Imaging tests are essential for diagnosis.
- The ultrasound is a safe test that allows the diagnosis of solid renal masses and differentiates them from cystic lesions.
- The multiphase CT should be performed in all cases to characterise the renal mass, evaluate the neighbouring organs and extension at distance.
- Magnetic Resonance Imaging is used in cases of diagnostic doubt, in cases of complex cystic lesions, if the patient has allergy to iodinated contrast agents or to evaluate the possible infiltration of the renal vein and vena cava.
The percutaneous renal biopsy, guided with ultrasound or CT is necessary in some selected cases: diagnosis of suspicious renal masses in imaging tests, tumours that are not going to be subjected to surgery (monitoring or ablative therapies) or in metastatic tumours in which it is necessary to know their histological lineage to adapt the chemotherapy or immunotherapy treatment.
There are a number of poor prognostic factors that can help us predict the course of the disease: local or distant spreading (metastasis), high nuclear histologic grade (Furhman’s grade), onset of symptoms, anaemia, ESR, high alkaline phosphatase or high LDH.
- Surgery: Open and laparoscopic/robotic radical nephrectomy
- Surgery: open partial laparoscopic/robotic nephrectomy
- Surgery for renal tumour with vena cava thrombosis.
- Robotic surgery.
- Renal mass embolisation (interventional radiology).
- Close collaboration with the Medical Oncology and Radiotherapy services.
In the treatment of kidney cancer, a distinction must be made between a localised tumour and the metastatic cancer:
» Nephron-sparing surgery or partial nephrectomy:
Consists in removing the entire kidney tumour, preserving as much of the organ as possible to avoid later renal failure.
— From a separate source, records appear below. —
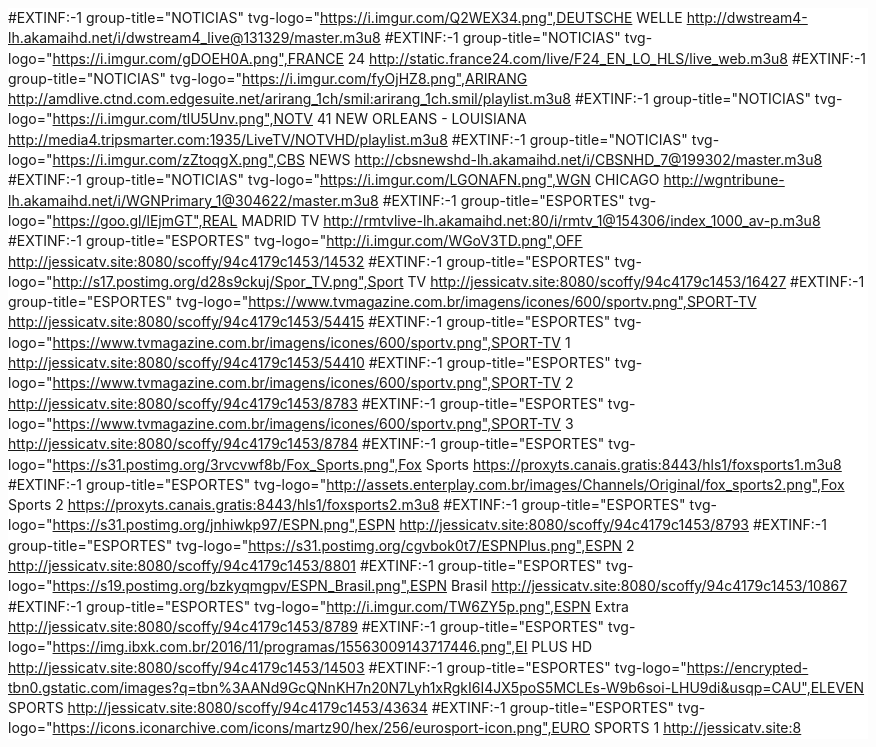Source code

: #EXTINF:-1 group-title="NOTICIAS" tvg-logo="https://i.imgur.com/Q2WEX34.png",DEUTSCHE WELLE
http://dwstream4-lh.akamaihd.net/i/dwstream4_live@131329/master.m3u8
#EXTINF:-1 group-title="NOTICIAS" tvg-logo="https://i.imgur.com/gDOEH0A.png",FRANCE 24
http://static.france24.com/live/F24_EN_LO_HLS/live_web.m3u8
#EXTINF:-1 group-title="NOTICIAS" tvg-logo="https://i.imgur.com/fyOjHZ8.png",ARIRANG
http://amdlive.ctnd.com.edgesuite.net/arirang_1ch/smil:arirang_1ch.smil/playlist.m3u8
#EXTINF:-1 group-title="NOTICIAS" tvg-logo="https://i.imgur.com/tlU5Unv.png",NOTV 41 NEW ORLEANS - LOUISIANA
http://media4.tripsmarter.com:1935/LiveTV/NOTVHD/playlist.m3u8
#EXTINF:-1 group-title="NOTICIAS" tvg-logo="https://i.imgur.com/zZtoqgX.png",CBS NEWS
http://cbsnewshd-lh.akamaihd.net/i/CBSNHD_7@199302/master.m3u8
#EXTINF:-1 group-title="NOTICIAS" tvg-logo="https://i.imgur.com/LGONAFN.png",WGN CHICAGO
http://wgntribune-lh.akamaihd.net/i/WGNPrimary_1@304622/master.m3u8
#EXTINF:-1 group-title="ESPORTES" tvg-logo="https://goo.gl/lEjmGT",REAL MADRID TV
http://rmtvlive-lh.akamaihd.net:80/i/rmtv_1@154306/index_1000_av-p.m3u8
#EXTINF:-1 group-title="ESPORTES" tvg-logo="http://i.imgur.com/WGoV3TD.png",OFF
http://jessicatv.site:8080/scoffy/94c4179c1453/14532
#EXTINF:-1 group-title="ESPORTES" tvg-logo="http://s17.postimg.org/d28s9ckuj/Spor_TV.png",Sport TV
http://jessicatv.site:8080/scoffy/94c4179c1453/16427
#EXTINF:-1 group-title="ESPORTES" tvg-logo="https://www.tvmagazine.com.br/imagens/icones/600/sportv.png",SPORT-TV
http://jessicatv.site:8080/scoffy/94c4179c1453/54415
#EXTINF:-1 group-title="ESPORTES" tvg-logo="https://www.tvmagazine.com.br/imagens/icones/600/sportv.png",SPORT-TV 1
http://jessicatv.site:8080/scoffy/94c4179c1453/54410
#EXTINF:-1 group-title="ESPORTES" tvg-logo="https://www.tvmagazine.com.br/imagens/icones/600/sportv.png",SPORT-TV 2
http://jessicatv.site:8080/scoffy/94c4179c1453/8783
#EXTINF:-1 group-title="ESPORTES" tvg-logo="https://www.tvmagazine.com.br/imagens/icones/600/sportv.png",SPORT-TV 3
http://jessicatv.site:8080/scoffy/94c4179c1453/8784
#EXTINF:-1 group-title="ESPORTES" tvg-logo="https://s31.postimg.org/3rvcvwf8b/Fox_Sports.png",Fox Sports
https://proxyts.canais.gratis:8443/hls1/foxsports1.m3u8
#EXTINF:-1 group-title="ESPORTES" tvg-logo="http://assets.enterplay.com.br/images/Channels/Original/fox_sports2.png",Fox Sports 2
https://proxyts.canais.gratis:8443/hls1/foxsports2.m3u8
#EXTINF:-1 group-title="ESPORTES" tvg-logo="https://s31.postimg.org/jnhiwkp97/ESPN.png",ESPN
http://jessicatv.site:8080/scoffy/94c4179c1453/8793
#EXTINF:-1 group-title="ESPORTES" tvg-logo="https://s31.postimg.org/cgvbok0t7/ESPNPlus.png",ESPN 2
http://jessicatv.site:8080/scoffy/94c4179c1453/8801
#EXTINF:-1 group-title="ESPORTES" tvg-logo="https://s19.postimg.org/bzkyqmgpv/ESPN_Brasil.png",ESPN Brasil
http://jessicatv.site:8080/scoffy/94c4179c1453/10867
#EXTINF:-1 group-title="ESPORTES" tvg-logo="http://i.imgur.com/TW6ZY5p.png",ESPN Extra
http://jessicatv.site:8080/scoffy/94c4179c1453/8789
#EXTINF:-1 group-title="ESPORTES" tvg-logo="https://img.ibxk.com.br/2016/11/programas/15563009143717446.png",EI PLUS HD
http://jessicatv.site:8080/scoffy/94c4179c1453/14503
#EXTINF:-1 group-title="ESPORTES" tvg-logo="https://encrypted-tbn0.gstatic.com/images?q=tbn%3AANd9GcQNnKH7n20N7Lyh1xRgkI6I4JX5poS5MCLEs-W9b6soi-LHU9di&usqp=CAU",ELEVEN SPORTS
http://jessicatv.site:8080/scoffy/94c4179c1453/43634
#EXTINF:-1 group-title="ESPORTES" tvg-logo="https://icons.iconarchive.com/icons/martz90/hex/256/eurosport-icon.png",EURO SPORTS 1
http://jessicatv.site:8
Achieves rates of 80-100% 5-year disease-free survival. It is the treatment of choice, whenever technically possible, for tumours smaller than 7 cm. It should also be performed in patients with tumours in both kidneys or in patients with only one kidney. This surgery can be performed with an open, laparoscopic or robotic approach, depending on the characteristics of each case.
» Radical nephrectomy:
It consists in removing the entire kidney, respecting the adrenal gland (unless it is infiltrated by the tumour). Lymphadenectomy, or exeresis of the lymph nodes near the kidney, is performed if imaging tests reveal involvement or in cases of poor prognosis. As with the partial nephrectomy, it can be performed with an open, laparoscopic or robotic approach, depending on the characteristics of each case.
» Active monitoring:
Close surveillance of the tumour may be applied on elderly patients who are not suitable for surgery and with tumours smaller than 3 cm.
» Ablative therapies:
Radiofrequency or cryotherapy; application of energy to the tumour (laparoscopically or percutaneously). It can be performed on elderly patients who are not suitable for surgery and with tumours that are smaller than 3 cm.
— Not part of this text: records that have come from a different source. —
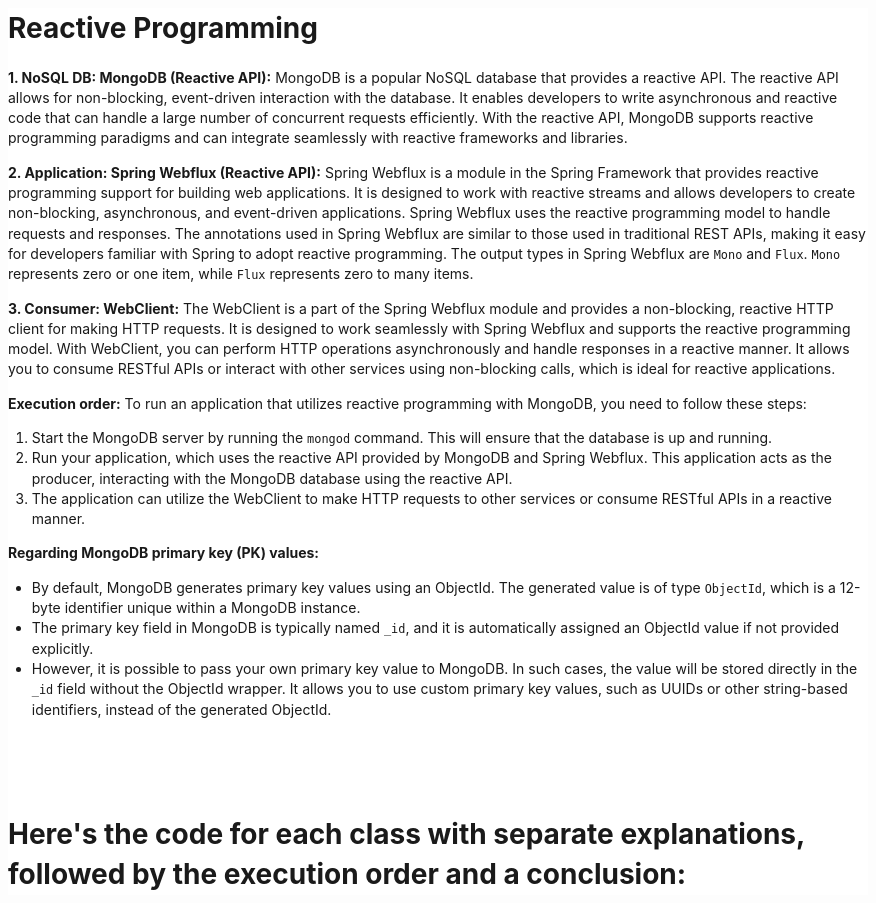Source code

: # **Reactive Programming**

**1. NoSQL DB: MongoDB (Reactive API):**
MongoDB is a popular NoSQL database that provides a reactive API. The reactive API allows for non-blocking, event-driven interaction with the database. It enables developers to write asynchronous and reactive code that can handle a large number of concurrent requests efficiently. With the reactive API, MongoDB supports reactive programming paradigms and can integrate seamlessly with reactive frameworks and libraries.

**2. Application: Spring Webflux (Reactive API):**
Spring Webflux is a module in the Spring Framework that provides reactive programming support for building web applications. It is designed to work with reactive streams and allows developers to create non-blocking, asynchronous, and event-driven applications. Spring Webflux uses the reactive programming model to handle requests and responses. The annotations used in Spring Webflux are similar to those used in traditional REST APIs, making it easy for developers familiar with Spring to adopt reactive programming. The output types in Spring Webflux are `Mono` and `Flux`. `Mono` represents zero or one item, while `Flux` represents zero to many items.

**3. Consumer: WebClient:**
The WebClient is a part of the Spring Webflux module and provides a non-blocking, reactive HTTP client for making HTTP requests. It is designed to work seamlessly with Spring Webflux and supports the reactive programming model. With WebClient, you can perform HTTP operations asynchronously and handle responses in a reactive manner. It allows you to consume RESTful APIs or interact with other services using non-blocking calls, which is ideal for reactive applications.

**Execution order:**
To run an application that utilizes reactive programming with MongoDB, you need to follow these steps:
1. Start the MongoDB server by running the `mongod` command. This will ensure that the database is up and running.
2. Run your application, which uses the reactive API provided by MongoDB and Spring Webflux. This application acts as the producer, interacting with the MongoDB database using the reactive API.
3. The application can utilize the WebClient to make HTTP requests to other services or consume RESTful APIs in a reactive manner.

**Regarding MongoDB primary key (PK) values:**
- By default, MongoDB generates primary key values using an ObjectId. The generated value is of type `ObjectId`, which is a 12-byte identifier unique within a MongoDB instance.
- The primary key field in MongoDB is typically named `_id`, and it is automatically assigned an ObjectId value if not provided explicitly.
- However, it is possible to pass your own primary key value to MongoDB. In such cases, the value will be stored directly in the `_id` field without the ObjectId wrapper. It allows you to use custom primary key values, such as UUIDs or other string-based identifiers, instead of the generated ObjectId.


<br/>
<br/>

# Here's the code for each class with separate explanations, followed by the execution order and a conclusion:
Locally advanced or metastatic tumours
» Nephrectomy of renal tumour with vena cava thrombosis:
When the tumour progresses locally, thrombus may appear in the renal vein, or even in the vena cava, with a tumour component. In these cases it is necessary to perform the nephrectomy and exeresis of the entire tumour thrombus, sometimes requiring the collaboration of cardiac surgeons. This is a high-risk surgery that must be performed in specialised and experienced centres, being our unit one of them.
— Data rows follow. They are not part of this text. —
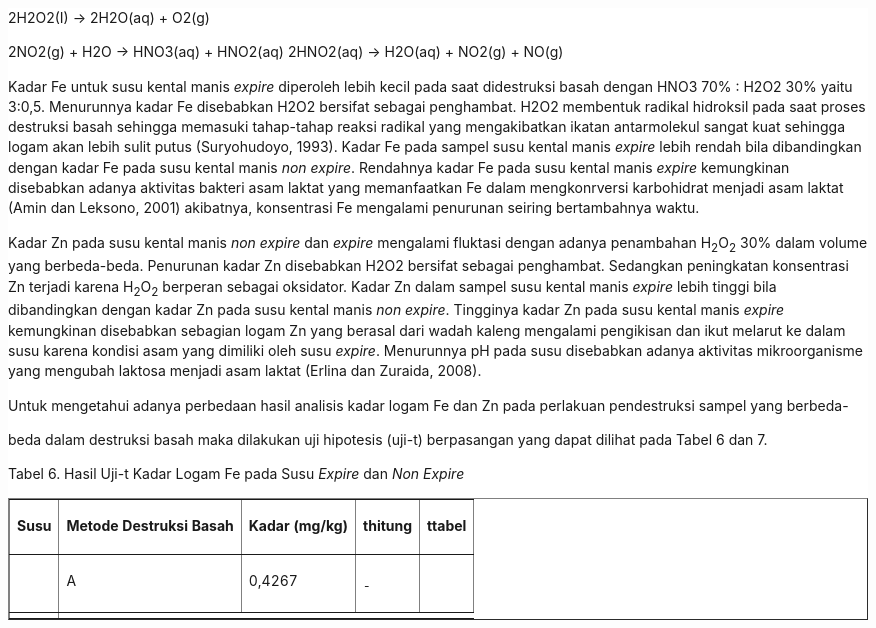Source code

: <p><span class="font6">2H</span><span class="font2">2</span><span class="font6">O</span><span class="font2">2(I) </span><span class="font6">→ 2H</span><span class="font2">2</span><span class="font6">O</span><span class="font2">(aq) </span><span class="font6">+ O</span><span class="font2">2(g)</span></p>
<p><span class="font6">2NO</span><span class="font2">2(g) </span><span class="font6">+ H</span><span class="font2">2</span><span class="font6">O → HNO</span><span class="font2">3(aq) </span><span class="font6">+ HNO</span><span class="font2">2(aq) </span><span class="font6">2HNO</span><span class="font2">2(aq) </span><span class="font6">→ H</span><span class="font2">2</span><span class="font6">O</span><span class="font2">(aq) </span><span class="font6">+ NO</span><span class="font2">2(g) </span><span class="font6">+ NO</span><span class="font2">(g)</span></p>
<p><span class="font6">Kadar Fe untuk susu kental manis </span><span class="font6" style="font-style:italic;">expire </span><span class="font6">diperoleh lebih kecil pada saat didestruksi basah dengan HNO</span><span class="font2">3 </span><span class="font6">70% : H</span><span class="font2">2</span><span class="font6">O</span><span class="font2">2 </span><span class="font6">30% yaitu 3:0,5. Menurunnya kadar Fe disebabkan H</span><span class="font2">2</span><span class="font6">O</span><span class="font2">2 </span><span class="font6">bersifat sebagai penghambat. H</span><span class="font2">2</span><span class="font6">O</span><span class="font2">2 </span><span class="font6">membentuk radikal hidroksil pada saat proses destruksi basah sehingga memasuki tahap-tahap reaksi radikal yang mengakibatkan ikatan antarmolekul sangat kuat sehingga logam akan lebih sulit putus (Suryohudoyo, 1993). Kadar Fe pada sampel susu kental manis </span><span class="font6" style="font-style:italic;">expire</span><span class="font6"> lebih rendah bila dibandingkan dengan kadar Fe pada susu kental manis </span><span class="font6" style="font-style:italic;">non expire</span><span class="font6">. Rendahnya kadar Fe pada susu kental manis </span><span class="font6" style="font-style:italic;">expire </span><span class="font6">kemungkinan disebabkan adanya aktivitas bakteri asam laktat yang memanfaatkan Fe dalam mengkonrversi karbohidrat menjadi asam laktat (Amin dan Leksono, 2001) akibatnya, konsentrasi Fe mengalami penurunan seiring bertambahnya waktu.</span></p>
<p><span class="font6">Kadar Zn pada susu kental manis </span><span class="font6" style="font-style:italic;">non expire</span><span class="font6"> dan </span><span class="font6" style="font-style:italic;">expire</span><span class="font6"> mengalami fluktasi dengan adanya penambahan H<sub>2</sub>O<sub>2</sub> 30% dalam volume yang berbeda-beda. Penurunan kadar Zn disebabkan H</span><span class="font2">2</span><span class="font6">O</span><span class="font2">2 </span><span class="font6">bersifat sebagai penghambat. Sedangkan peningkatan konsentrasi Zn terjadi karena H<sub>2</sub>O<sub>2</sub> berperan sebagai oksidator. Kadar Zn dalam sampel susu kental manis </span><span class="font6" style="font-style:italic;">expire </span><span class="font6">lebih tinggi bila dibandingkan dengan kadar Zn pada susu kental manis </span><span class="font6" style="font-style:italic;">non expire</span><span class="font6">. Tingginya kadar Zn pada susu kental manis </span><span class="font6" style="font-style:italic;">expire</span><span class="font6"> kemungkinan disebabkan sebagian logam Zn yang berasal dari wadah kaleng mengalami pengikisan dan ikut melarut ke dalam susu karena kondisi asam yang dimiliki oleh susu </span><span class="font6" style="font-style:italic;">expire</span><span class="font6">. Menurunnya pH pada susu disebabkan adanya aktivitas mikroorganisme yang mengubah laktosa menjadi asam laktat (Erlina dan Zuraida, 2008).</span></p>
<p><span class="font6">Untuk mengetahui adanya perbedaan hasil analisis kadar logam Fe dan Zn pada perlakuan pendestruksi sampel yang berbeda-</span></p>
<p><span class="font6">beda dalam destruksi basah maka dilakukan uji hipotesis (uji-t) berpasangan yang dapat dilihat pada Tabel 6 dan 7.</span></p>
<p><span class="font6">Tabel 6. Hasil Uji-t Kadar Logam Fe pada Susu </span><span class="font6" style="font-style:italic;">Expire</span><span class="font6"> dan </span><span class="font6" style="font-style:italic;">Non Expire</span></p>
<table border="1">
<tr><td style="vertical-align:middle;">
<p><span class="font5" style="font-weight:bold;">Susu</span></p></td><td style="vertical-align:top;">
<p><span class="font5" style="font-weight:bold;">Metode Destruksi Basah</span></p></td><td style="vertical-align:bottom;">
<p><span class="font5" style="font-weight:bold;">Kadar (mg/kg)</span></p></td><td style="vertical-align:middle;">
<p><span class="font5" style="font-weight:bold;">thitung</span></p></td><td style="vertical-align:middle;">
<p><span class="font5" style="font-weight:bold;">ttabel</span></p></td></tr>
<tr><td style="vertical-align:top;"></td><td style="vertical-align:top;">
<p><span class="font5">A</span></p></td><td style="vertical-align:top;">
<p><span class="font5">0,4267</span></p></td><td style="vertical-align:bottom;">
<p><span class="font5"><sub>-</sub></span></p></td><td style="vertical-align:top;"></td></tr>
<tr><td style="vertical-align:bottom;">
» Cytoreductive nephrectomy:
This nephrectomy is performed in cases of metastatic kidney tumour with the intention of curing the patient or prolonging survival, combining surgery with systemic therapies.
» Systemic therapies:
Chemotherapy is of little use in treating renal tumours. However, immunotherapy and drugs aimed at preventing the blockage of the immune system have great benefits for survival.